Abdominal pain is often very intense, especially during paroxysms. It would appear that this is due to venous thrombosis and smooth muscle dystonia10.
This pain is accompanied by dyspnoea and dysphagia. Dysphagia appears to be caused by a nitric oxide deficiency which plays a major part in relaxing the smooth muscles10.
In addition, this NO deficiency is also thought to be the cause of erectile dysfunction affecting 35% of men10, 20.
Patients with chronic haemolysis complain of different symptoms1: apathy, malaise, myalgia, the loss of well-being, significantly reducing their quality of life.
Myelosuppression
PNH clones readily develop in a context of myelosuppression2. 40 to 50% of patients with bone marrow failure21 and 18% of patients with myelodysplastic syndrome with refractory anaemia22 have PNH clones.

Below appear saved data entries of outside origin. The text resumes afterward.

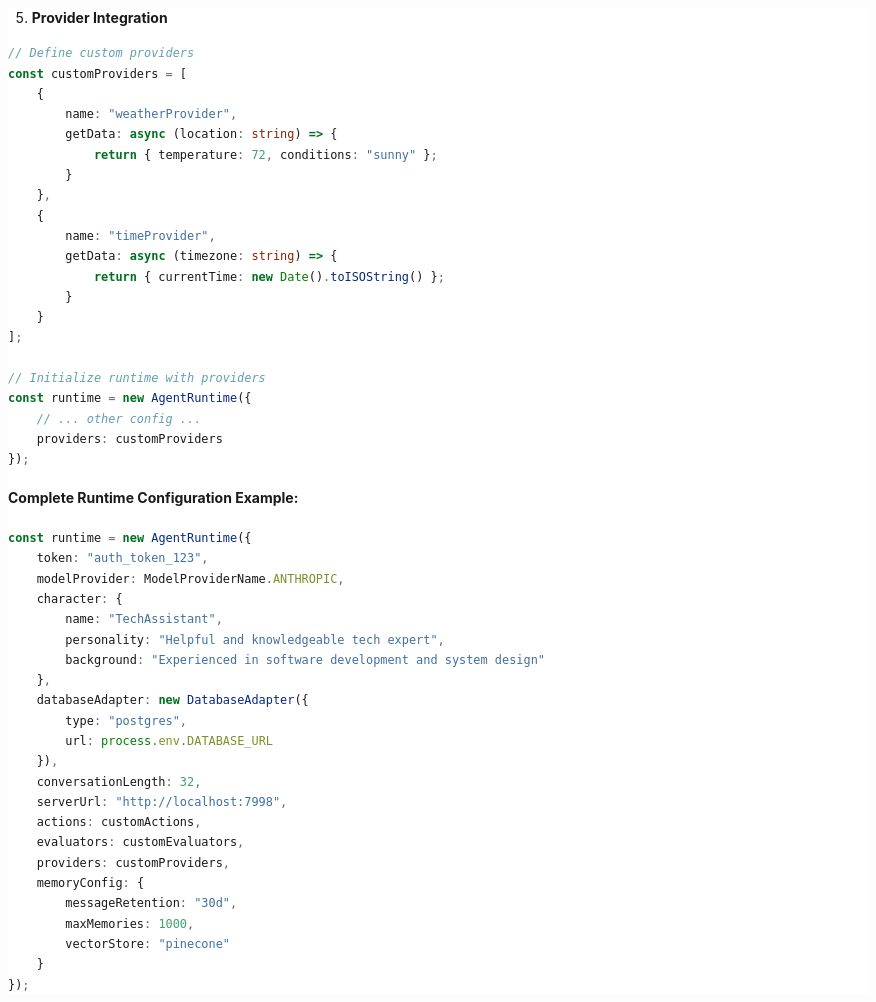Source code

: 5. **Provider Integration**
```typescript
// Define custom providers
const customProviders = [
    {
        name: "weatherProvider",
        getData: async (location: string) => {
            return { temperature: 72, conditions: "sunny" };
        }
    },
    {
        name: "timeProvider",
        getData: async (timezone: string) => {
            return { currentTime: new Date().toISOString() };
        }
    }
];

// Initialize runtime with providers
const runtime = new AgentRuntime({
    // ... other config ...
    providers: customProviders
});
```

#### Complete Runtime Configuration Example:
```typescript
const runtime = new AgentRuntime({
    token: "auth_token_123",
    modelProvider: ModelProviderName.ANTHROPIC,
    character: {
        name: "TechAssistant",
        personality: "Helpful and knowledgeable tech expert",
        background: "Experienced in software development and system design"
    },
    databaseAdapter: new DatabaseAdapter({
        type: "postgres",
        url: process.env.DATABASE_URL
    }),
    conversationLength: 32,
    serverUrl: "http://localhost:7998",
    actions: customActions,
    evaluators: customEvaluators,
    providers: customProviders,
    memoryConfig: {
        messageRetention: "30d",
        maxMemories: 1000,
        vectorStore: "pinecone"
    }
});
```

There is a close relationship between PNH and myelosuppression. When the patient has myelosuppression, it seems that PNH clones have an advantage in terms of growth or survival compared to normal residual stem cells. However, in the absence of myelosuppression, mutated cells have a limited growth potential23.
PNH presents itself in a number of forms. It can take on an essentially haemolytic or aplastic form. Most often, these two forms coexist to varying extents.
Renal impairment
Renal failure (RF) is responsible for 8-18% of deaths in PNH patients24. This is a common complication in PNH patients25. RF is due to intravascular haemolysis, which is thought to be responsible locally for microthromboses8, inflammation26 and renal tissue fibrosis4.
Furthermore, the deposit in the proximal renal tubules of hemosiderin produced from free haemoglobin contributes to RF in these patients4. NO deficiency results in RF by increased renal arteriolar resistance and a reduction in renal plasma flow and glomerular filtration rate (GFR)8.
Assumption of renal impairment in PNH

Prevalence of signs and symptoms at diagnosis
Prevalence1
• Anaemia 35%
• Haemoglobinuria 26%
• Bleeding 18%
• Bone marrow failure 13%
• Gastrointestinal symptoms 10%
• Jaundice 9%
• Iron deficiency anaemia 6%
• Thromboembolic events 6%
• Infections 5%
• Neurological signs 4%
PNH in pregnancy1. . In women with PNH, pregnancy puts them at increased risk of venous thrombosis and infections. They therefore have a higher morbidity and mortality. A retrospective study has shown that in 25% of cases, PNH is diagnosed during pregnancy.The incidence of clinical venous thromboembolic events during pregnancy in women with PNH is 10%. These events are associated with a high mortality rate.
Summary
- . PNH is characterised by chronic intravascular haemolysis associated to varying degrees with myelosuppression.
- . Signs commonly associated with it are: abdominal pain, dyspnoea, dysphagia, erectile dysfunction and chronic fatigue.
- . PNH increases the risk of thrombosis in unusual sites (hepatic, cerebral, mesenteric), that are recurrent and potentially fatal.